León was also director of the SCE. /
C7

The queues continue at the gates of the National Institute of Social Security in Las Palmas de Gran Canaria due to the lack of prior appointment. The workers fear the summer, when the templates are reduced due to the holidays but not the care needs of the citizens.

Manuel León, who was provincial director until 2012 of the National Institute of Social Security (INSS) and is a recognized voice, criticizes the devaluation that this public service has suffered in recent years and that has resulted in an increase of almost 100% of the complaints, as revealed in the latest report by the Common Deputy.

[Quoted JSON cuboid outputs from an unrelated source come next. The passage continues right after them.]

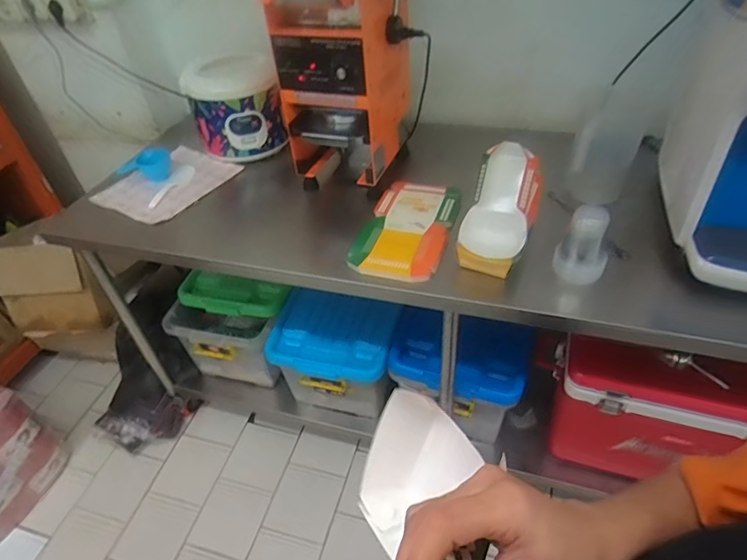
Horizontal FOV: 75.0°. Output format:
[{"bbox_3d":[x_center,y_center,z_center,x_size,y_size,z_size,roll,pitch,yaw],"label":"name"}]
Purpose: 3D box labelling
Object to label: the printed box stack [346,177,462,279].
[{"bbox_3d":[0.073,-0.116,1.031,0.184,0.039,0.327,9,45,16],"label":"printed box stack"}]

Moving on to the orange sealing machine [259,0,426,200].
[{"bbox_3d":[-0.035,-0.489,1.081,0.245,0.509,0.342,12,46,19],"label":"orange sealing machine"}]

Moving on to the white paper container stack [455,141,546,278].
[{"bbox_3d":[0.234,-0.128,0.909,0.127,0.167,0.184,14,46,20],"label":"white paper container stack"}]

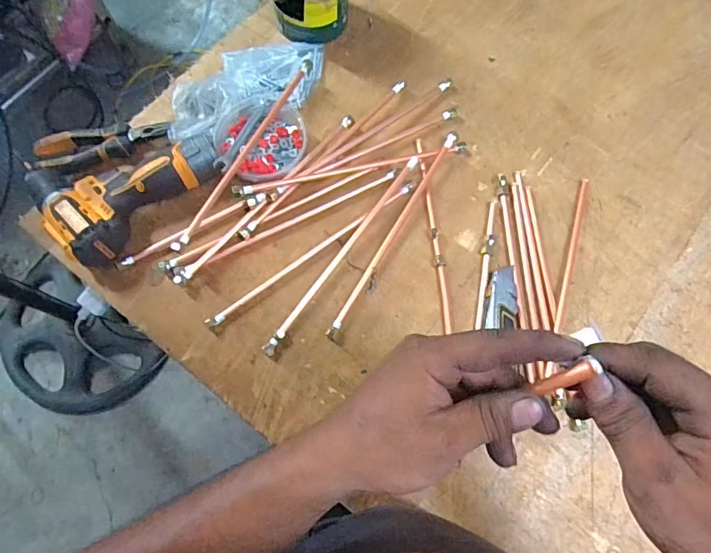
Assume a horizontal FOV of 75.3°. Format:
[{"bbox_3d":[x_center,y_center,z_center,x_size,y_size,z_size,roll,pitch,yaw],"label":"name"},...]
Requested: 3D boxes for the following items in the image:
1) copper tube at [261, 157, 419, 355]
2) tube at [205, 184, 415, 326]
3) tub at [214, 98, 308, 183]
[{"bbox_3d":[-0.013,-0.030,0.560,0.018,0.021,0.297,34,76,9],"label":"copper tube"},{"bbox_3d":[-0.050,-0.031,0.564,0.299,0.013,0.017,-35,77,-11],"label":"tube"},{"bbox_3d":[-0.120,-0.177,0.589,0.112,0.042,0.115,0,73,-1],"label":"tub"}]

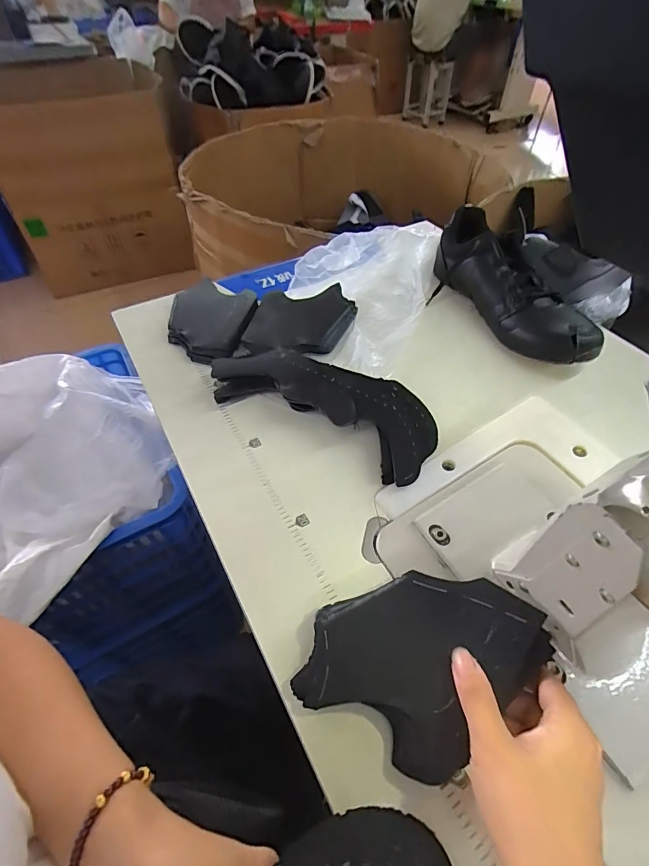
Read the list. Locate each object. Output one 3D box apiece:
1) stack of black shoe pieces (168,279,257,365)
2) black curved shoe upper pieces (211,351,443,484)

In his opinion, the problems come from the imposition of telematic means on citizens to carry out their procedures, when most of them do not know or cannot. "There is a digital divide and what they have generated is chaos," says León.

In his opinion, the INSS is trying to implement the same system that exists in the Treasury, where companies carry out their procedures through managers or consultants. However, he points out, in the INSS, citizens do not have the capacity to pay these managers.

"The INSS is moving away from a public service and is being managed like a bank but it is not, it is a service that must serve the citizen," says León, who criticizes the fact that personnel are being cut and offices are planned to be reduced. "The director general and the secretary of state must provide solutions to the problem they have generated," she says.